The questioner replied with recognition:
"Thank you for that explanation of 'disability cult'… ick. I have known people who have gamed the government for disability money. They make a real fetish out of pitying themselves and part of their schtick is teaching themselves (and others) to believe they are oppressed by their handicap."
Perhaps to placate the "Not all …!" contingent, JMG wound up the conversation by saying:
"I know people who are genuinely disabled who survive because they’ve got a government disability check every month — but I also know far too many people who are gaming the system."
And of course right away I thought of Wife.
Of course I don't spend a lot of time around her these days—as little as I can possibly manage, in fact. (I'm pretty sure this is the last time I saw her in person.) So of course you can't prove anything by me about her general condition or capacity. But when I visited she didn't seem particularly disabled. She didn't seem to be any more physically restricted than any other skinny little old lady. Nonetheless she still gets regular Disability checks; and the last time I talked with her about ways to make money she flatly refused to consider anything like a regular job because it would make her earnings traceable and her Disability would stop. The possibility that she might earn enough more at a job to make her Disability income irrelevant did not seem to enter into the calculation.

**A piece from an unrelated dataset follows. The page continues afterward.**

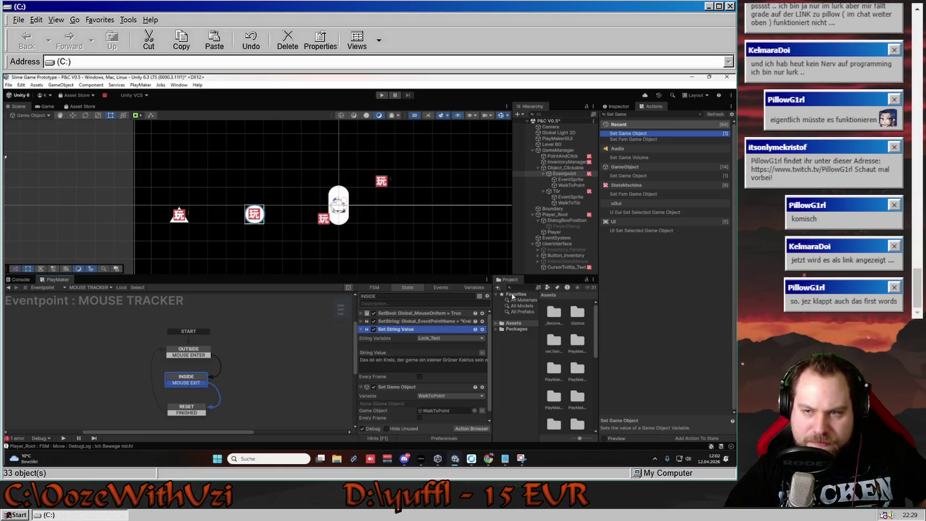
click(362, 330)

But is it possible that this has anything to do with her years as a Wiccan priestess? Certainly JMG's description above of a certain kind of High Priestess comes uncomfortably close to describing the woman that dedicated, initiated, and ordained Wife: on the one hand she (I mean the HPS) was actually married (though she also had a lesbian lover); but on the other hand she was fat (✔) and seriously afflicted with phlebitis, so that she could not work (✔) and had to go on Disability (✔). Her mobility was gravely impaired. She was unable to conceive a child, but was in the process of trying to adopt back when we were last in touch with them. (This is the teacher whose death I learned of in this post.)
At the time I just thought of this as random chance. It never occurred to me that it was a pattern.
Although, come to think of it, Wife herself did remark back in those days that nearly all the Pagans she met seemed to have bad teeth. Wife herself flossed almost compulsively, and criticized the others (behind their backs) for not doing likewise. On the other hand, all that flossing didn't stop her from needing serious, ongoing dental work in later years, once she was on my insurance. Naah … that has to be a coincidence!
I don't have a pithy conclusion from all this. I just look at the picture and think, alternately, "That has to be just a train-wreck of multiple coincidences, because how could it be anything else?" and "What a mess!"